*DOCUMENT TEXT*.
====================

A cult is a social association whose members subscribe to an often eccentric philosophy. Fanatical devotion to a leader figure, who tends to be male and make claims to omniscience that are unsupported by evidence, is usually a prerequisite. Cult leaders demand unbending fealty to the group, and enforce it through ritual.
Some people – not me – would say the above paragraph could be applied to certain religions. When Mitt Romney was running for US president, some unkind observers said that membership of the Mormon Church equated to cult behaviour, and disqualified him. He was patently a well-qualified candidate.
But what if the next Republican challenger to Donald Trump is a Scientologist? Is Scientology a cult – or a mainstream religion? The Church of Scientology claims it is the latter.
Cults tend to see themselves as being outside the mainstream, but ambitious to grow such a following that their views become accepted by a majority. Religions are bigger and govern nations. A cult is a would-be religion.
But why has “cult” come to have such negative connotations? It is a way of saying: you lot are weirdos. Yet the roots of the word, and its common inheritance with the word “culture”, show that perhaps more of us belong to cults than we’d care to admit.

====================

*RECORDS SHOWN*.

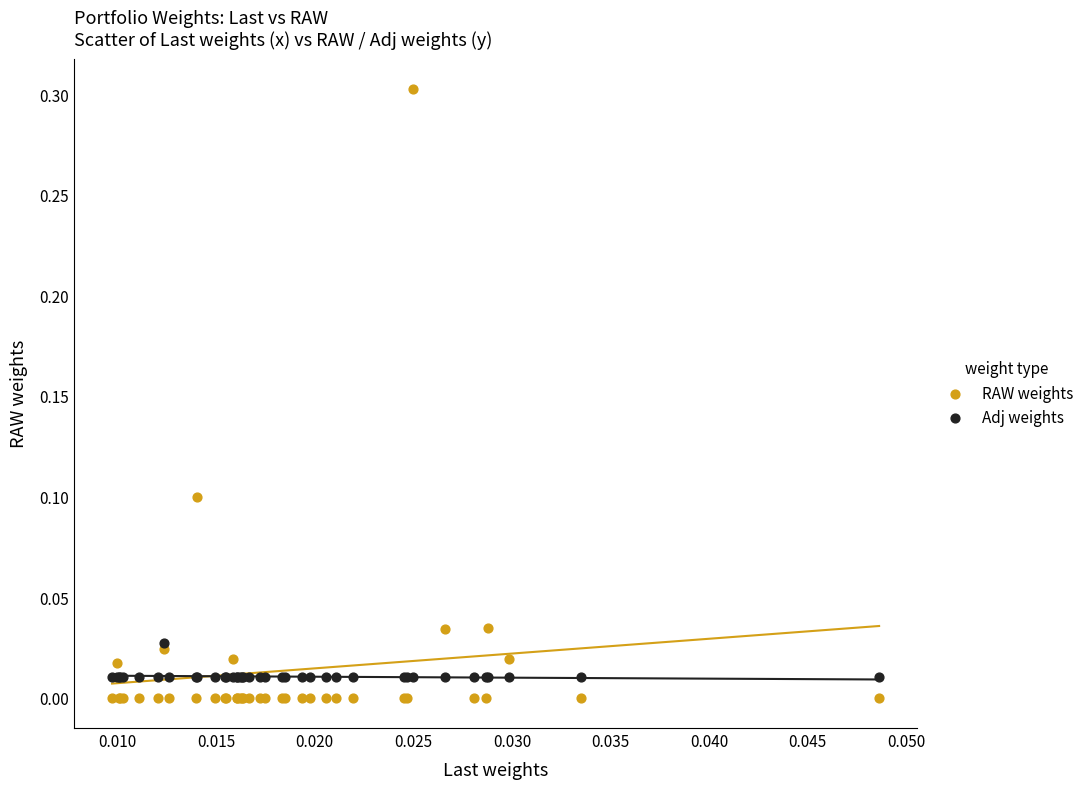

Which series has the widest spread of Y values?

RAW weights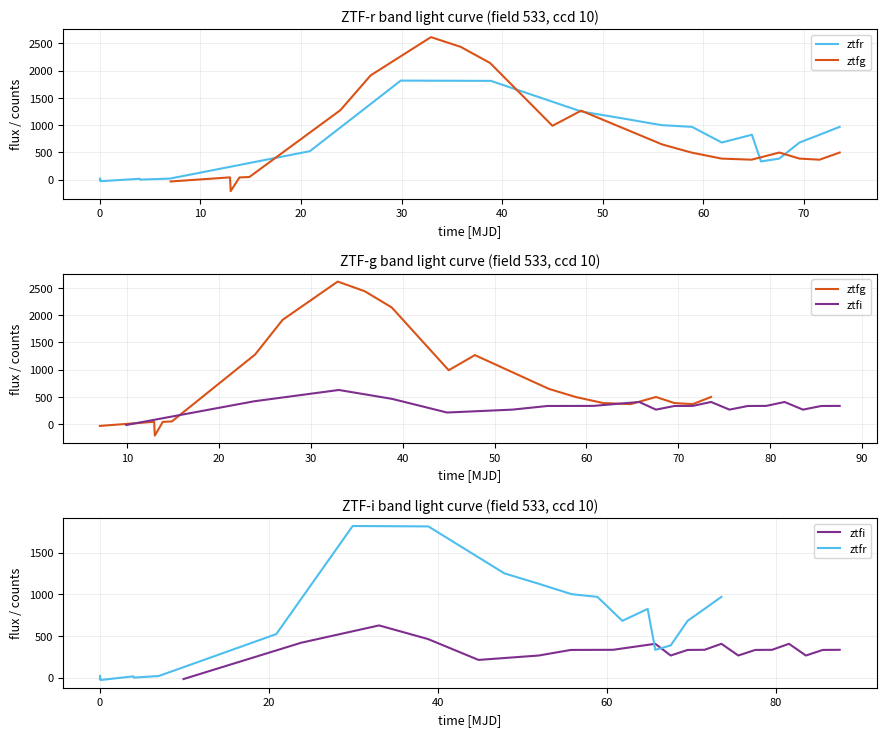

Rank the series by their maximum value, from highest to lowest.

ztfg, ztfr, ztfi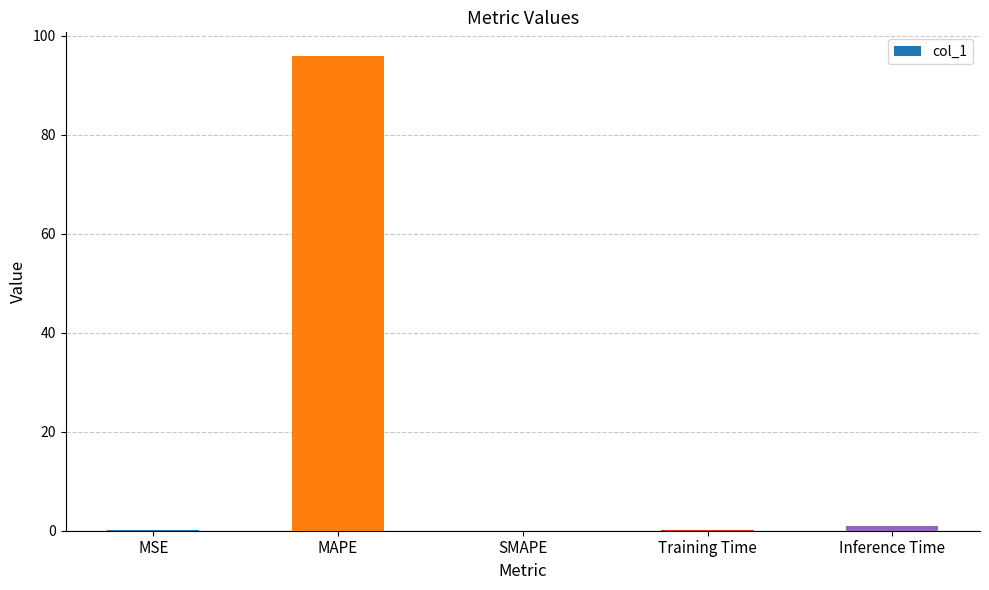

The value at MAPE is 167.1. True or false?

False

====================

*EXPLORE THE MATERIAL*.
1. In the passage on cults, what is a cult called in comparison with a religion?
2. Write out a portion of the passage on cults word for word. Begin at the words "Some people –" and stop after "a well-qualified candidate.".

*OUTPUTS FOR THE TASKS*.
1. A would-be religion.

2.
Some people – not me – would say the above paragraph could be applied to certain religions. When Mitt Romney was running for US president, some unkind observers said that membership of the Mormon Church equated to cult behaviour, and disqualified him. He was patently a well-qualified candidate.